Documentation should be started in the first phase of the ML life cycle – the development phase – already (for more information see “Practitioners' Guide to MLOps”). The primary aim of the development phase is the construction of a robust and reproducible training procedure consisting of data-processing and model-building steps. This construction process is experimental and iterative, with important information about data (selection and definition of features, allocation of the training, validation, and test data, schemas, and statistics), models (different tested models), and parameters to be retained (experimental tracking).

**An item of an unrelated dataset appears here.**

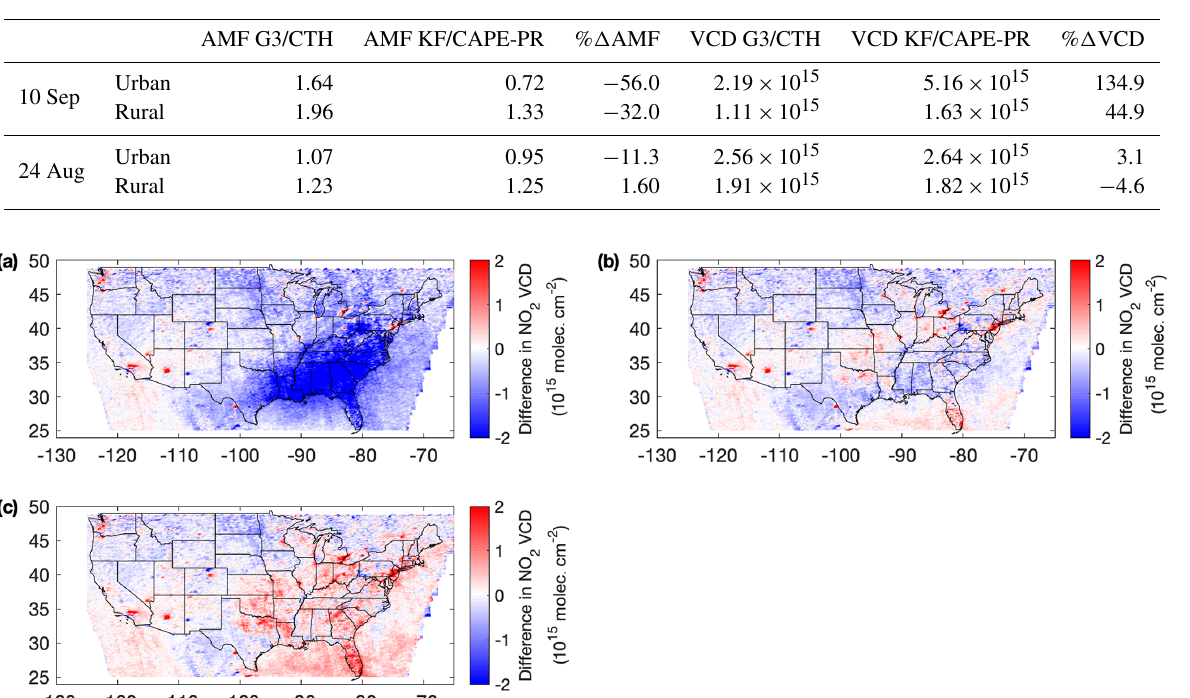
Table 2. Differences for BEHR AMFs and tropospheric VCDs when using the a priori NO 2 profiles from models with CTH vs. CAPE-PR parameterizations in the AMF calculation. For definitions of “urban” and “rural”, see the text.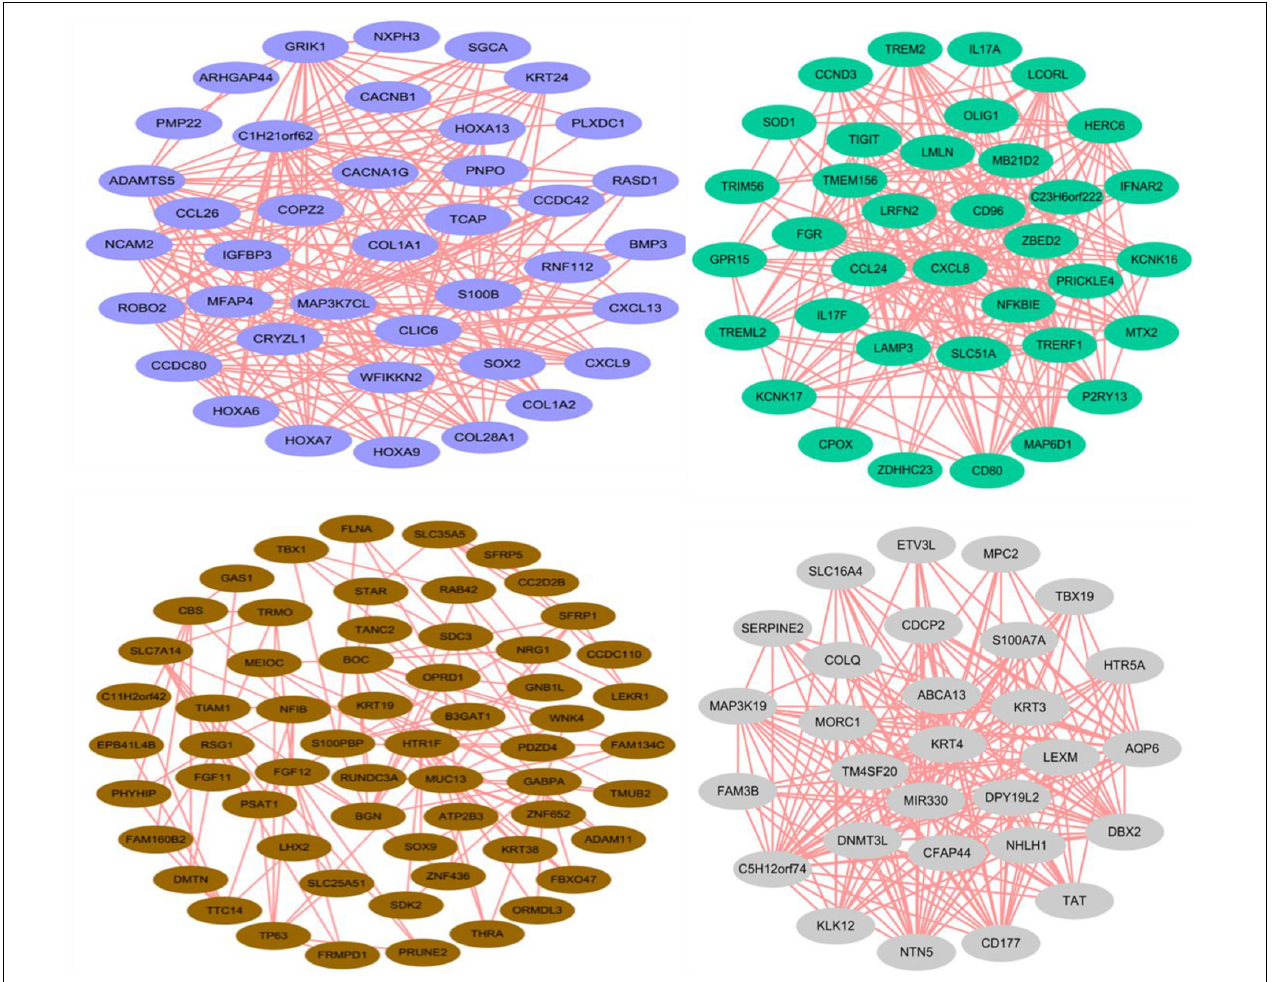
FIGURE 4 | Coexpression networks of core genes in blue, brown, green, and gray60 modules. Each color represents a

After the Training: Evaluation of AI Models

After the construction of the training procedure, the developed models need to be evaluated with regard to functional and non-functional properties (at this point the described audit strategies for the testing of fairness are relevant). The results of the evaluation and all information about the construction process of the training procedure are recorded in the documentation, which should also contain an explanation of the use-case context, a high-level explanation of the algorithm, model parameters, instructions for the reproduction of the model, examples of the training of the algorithms, and examples of the making of predictions through the algorithm.

The documentation can be practically supported by means of toolkits such as model cards and data sheets. Data sheets record which mechanisms or processes were used for the data acquisition or whether ethical review processes (audits) took place. Model cards complement data sheets and provide information on how the models were created, what assumptions were made during the development, and what the expectations are regarding model behavior with different cultural, demographic, or phenotypic groups.

Corporate Policies As the Key for Ethical AI

Full documentation ensures reproducibility and external transparency. After deployment this observability must be present in the productive system. The versioning of models and datasets plays an important role here. The versioning serves to maintain the principle of immutability of the models, so that all models can be reproduced without loss of data or changes. This also ensures that a model prediction can be assigned to the model version that produced it.

At the same time, a monitoring system must continuously monitor the performance of the productive model and summarize and visualize relevant metrics in a report. These values from the model logging should be processed in metrics and be visualizable in dashboards for the purposes of logging, analysis, and communication. If the monitoring detects a drop in the performance of a model (model decay), the model must be trained with new training data and then redeployed.

Recommendation: Audits Before Every New Deployment

Before each new deployment, audits should once again take place in order to check for ethical, legal, or societal risks. Ethical principles such as fairness need to be considered at every level of software development, including during data acquisition. Fairness cannot be generated with a simple metric or test strategy. It needs a correspondingly aligned company policy that recognizes it. Without model governance, AI systems are unpredictable with regard to compliance with statutory provisions as well as the minimization of business risk.